The process control means may comprise a. computer algorithmic microprocessor means; and b. temperature and pressure sensor and control means, hydrogen gas flow rate measurement, adjustment and control means.

The algorithmic means enables the process to be continuously self-monitoring, preferably when a steady-state of hydrogen gas output for, immediate, subsequent use in real-time or storage has been reached.

BRIEF DESCRIPTION ON THE DRAWINGS In order that the invention may be better understood, a preferred embodiment will now be described by way of example only with reference to the accompanying drawing wherein Fig. I is a block diagram of the apparatus and process according to the invention.

DETAILED DESCRIPTION OF A PREFERRED EMBODIMENT Fig. I shows generally as 10 apparatus and process for the production of purified hydrogen at a desired pressure PF comprising a hydrogen source 12 and thermoelectric module heat transfer unit 14 linked through suitable conduits as hereinafter described to each of a plurality of metal hydride generators (hydrogen compressors) 16 (three in the embodiment shown). Hydrogen source 12 is preferably a water electrolyser which generates hydrogen gas,

typically, at positive pressure, for example, up to 100 psi. The hydrogen when produced is wet and contains caustic and oxygen impurities. Hydrogen is passed through conduit 18 to the cooling surface 20 of thermoelectric module 14 activated by a DC source 22. At surface 20, water contained in the gas is condensed and run-off through conduit 24.

Compressors 16 contain a metal, such as nickel in the form of powder, suitable to react with hydrogen to form metal hydride.

Cooled hydrogen gas from module surface 20 is sent through conduit 26 to each of units 16a, 16b, 16c, etc. in a suitable selective manner to utilize the continuously produced cooled hydrogen. For example, when reactor 16a is hot and pressurized, hydrogen therefrom is controllably released through conduit 28a as the desired product at pressure PF and subsequently in a timely fashion out of 28b, 28c, etc. Since this stage does not require cooled hydrogen addition, the latter, from the module is used to fill 16b or 16c, etc. as appropriate in their respective cycles.
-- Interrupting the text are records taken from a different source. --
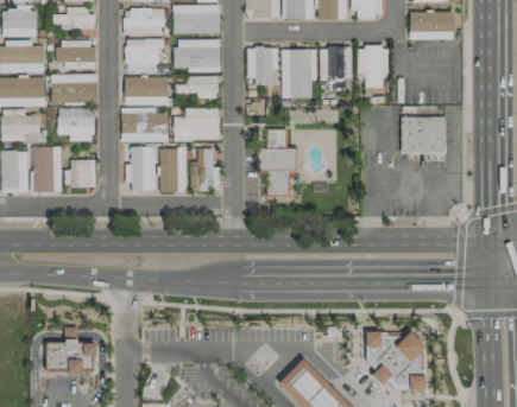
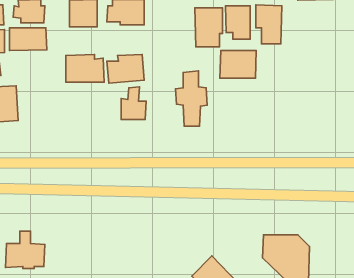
building: [248,46,278,81] -> none
building: [124,75,169,104] -> none
building: [176,76,216,100] -> none
building: [57,108,95,140] -> none
building: [402,117,447,152] -> [220,51,256,78]
building: [132,145,155,191] -> none
building: [160,148,185,191] -> none
building: [65,159,97,186] -> none

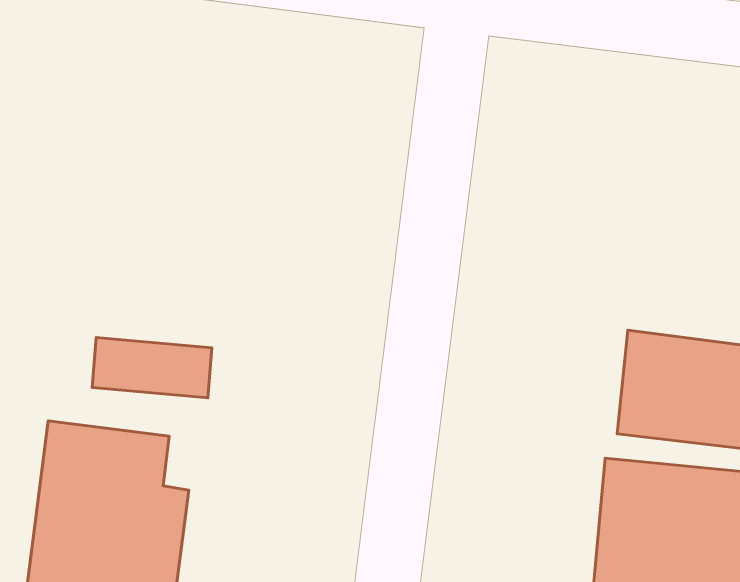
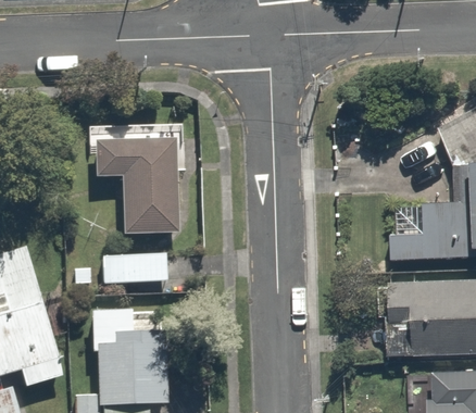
building: none -> [89,137,175,234]

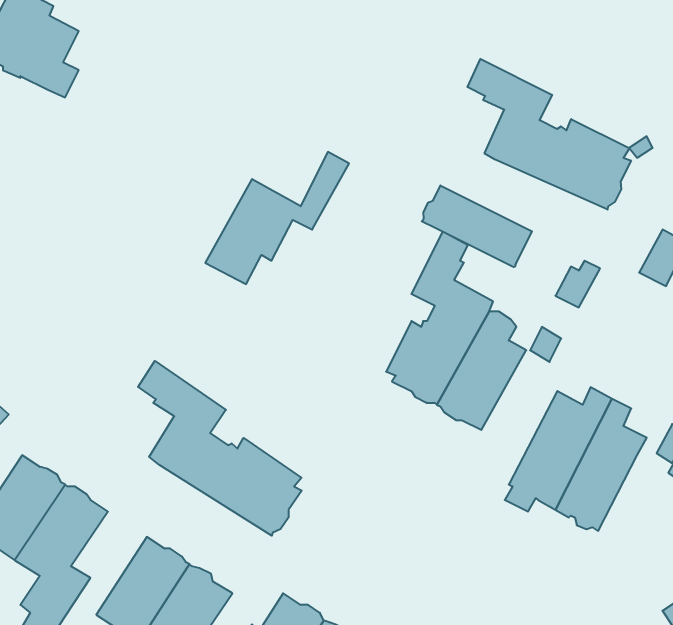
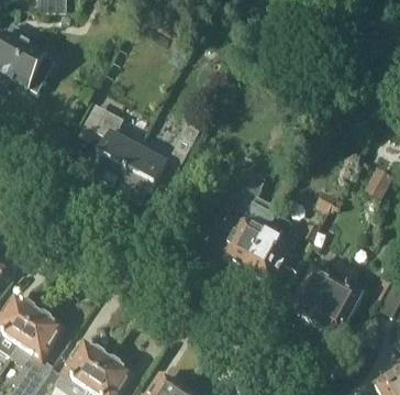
building: [467,59,631,210] -> none
building: none -> [92,109,143,187]
building: [422,185,532,267] -> none
building: [138,361,302,536] -> none

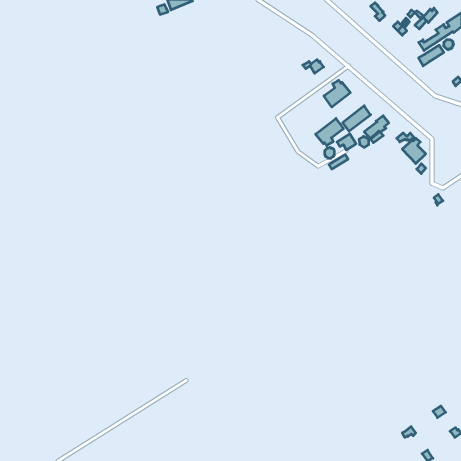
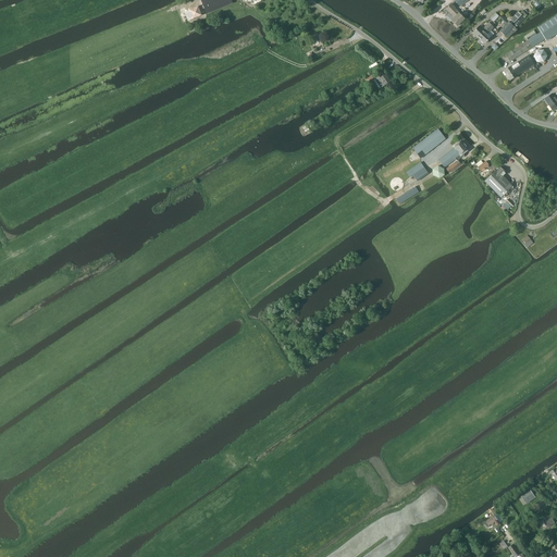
building: [324,80,350,107] -> none
building: [316,118,343,146] -> none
Once metal has been regenerated in 16a, and pressurized hydrogen removed, the cold hydrogen is preferably added to 16a to enhance the rate of cooling of the metal while the metal is still hot, and the cycle is repeated.

In an analogous manner, heat generated at the'hot'end 30 of module 14 is transferred through water/steam conduits 32 at the appropriate stage of each unit 16a, 16b, 16c, etc. cycle, to selectively raise, in turn, the temperature of each unit 16a, 16b, 16c, etc. in order to continuously, efficiently, effectively utilize the heat generated at module end 30.

In a further analogous manner, any surplus heat produced at electrolyser hydrogen source 12 may, likewise, stepwise, selectively be utilized to reinforce the heat provided by module end 30 to units 16a, 16b, 16c, etc., through conduit 32.

The continuous self-monitoring aspect of the apparatus and process results from the use of an algorithmical software-loaded microprocessor control module 34 electronically linked as shown by the dotted lines to electrolyser 12, Peltier thermoelectric module 14, temperature and pressure monitors contained within units 38 and electrically-controlled control valves 40. Power is supplied by supply 36.

Thus, the aforesaid embodiment provides a method and apparatus for producing pressurized hydrogen at a desired pressure in a continuous manner by means of a plurality of hydrogen compressors operating in stepwise fashion in association with a thermoelectric module

and electrolyser. Accordingly, favourable heat transfers and thermal main balances can be suitably effected.

In alternative embodiments, a methanol reformer or other hydrogen generating process may be used to provide the hydrogen gas to be satisfactorily pressurized.

Although this disclosure has described and illustrated certain preferred embodiments of the invention, it is to be understood that the invention is not restricted to those particular embodiments. Rather, the invention includes all embodiments which are functional or mechanical equivalence of the specific embodiments and features that have been described and illustrated.